[To do] Retype each entry below exactly. Do not carry any image over.

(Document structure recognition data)
§
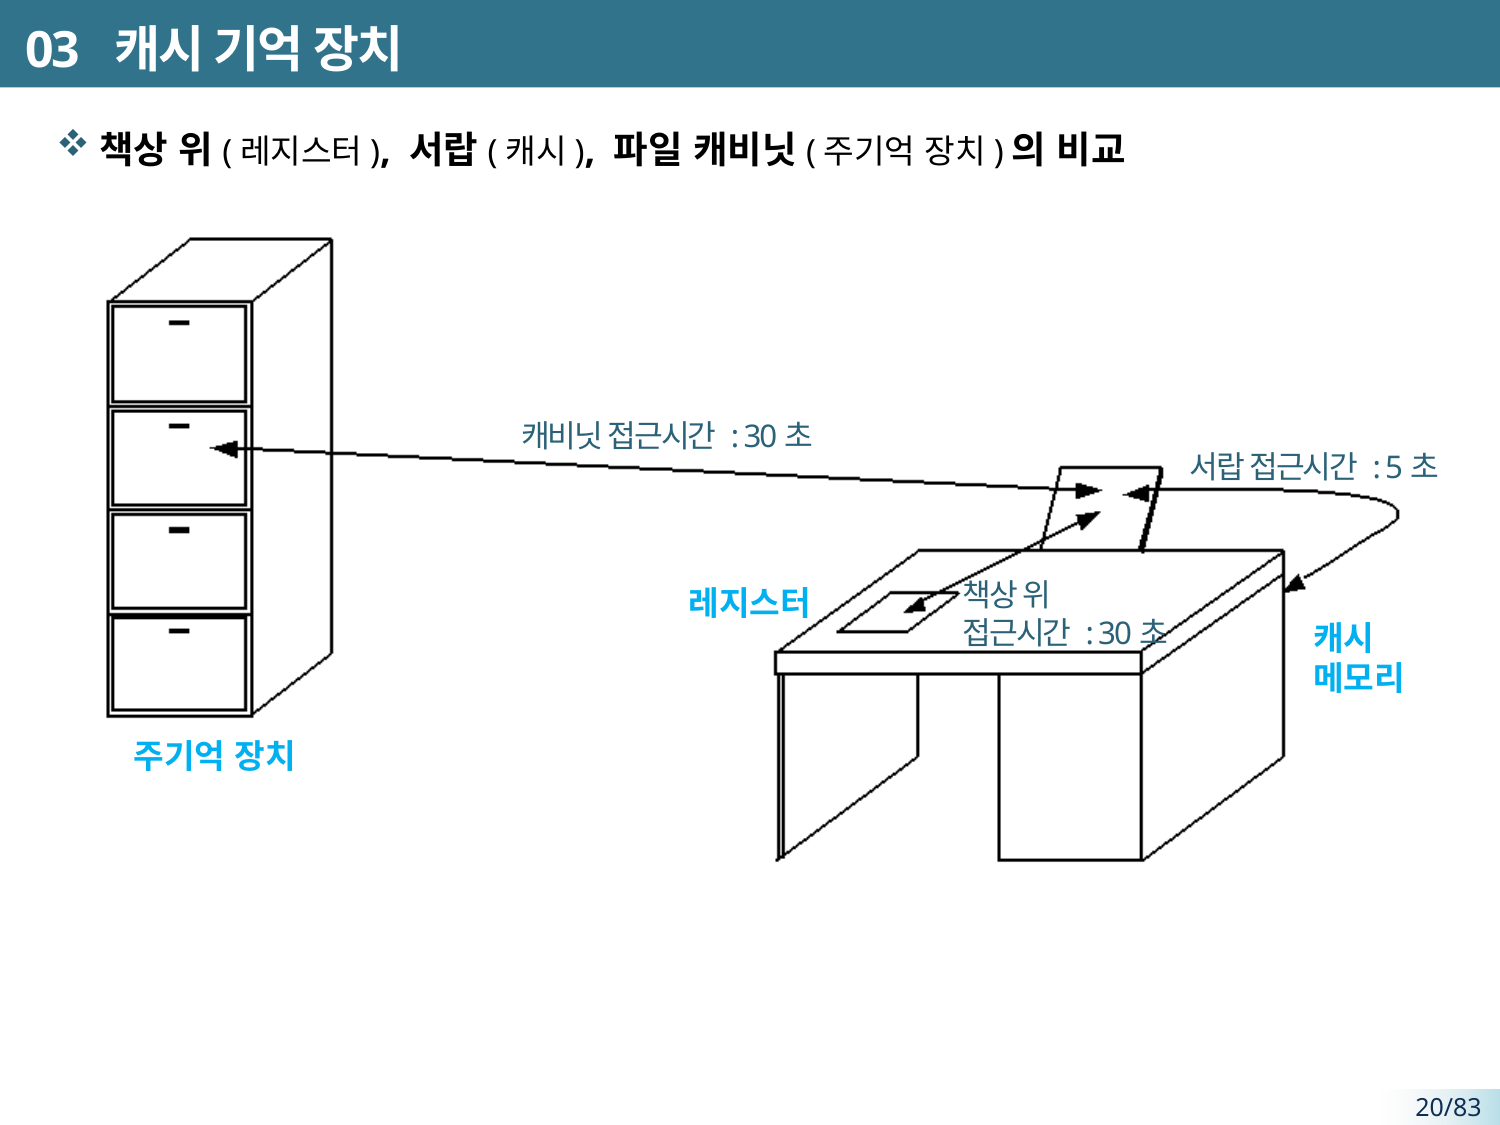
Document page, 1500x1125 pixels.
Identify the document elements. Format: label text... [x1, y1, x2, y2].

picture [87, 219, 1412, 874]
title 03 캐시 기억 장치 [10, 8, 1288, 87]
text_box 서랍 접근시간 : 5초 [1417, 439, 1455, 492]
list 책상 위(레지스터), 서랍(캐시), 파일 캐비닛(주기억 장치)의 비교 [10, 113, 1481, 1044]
§
[Worked solution]
Document page, 1500x1125 pixels.
Identify the document elements. Format: label text... [x1, y1, x2, y2].

picture [87, 219, 1412, 874]
title 03 캐시 기억 장치 [10, 8, 1288, 87]
text_box 서랍 접근시간 : 5초 [1417, 439, 1455, 492]
list 책상 위(레지스터), 서랍(캐시), 파일 캐비닛(주기억 장치)의 비교 [10, 113, 1481, 1044]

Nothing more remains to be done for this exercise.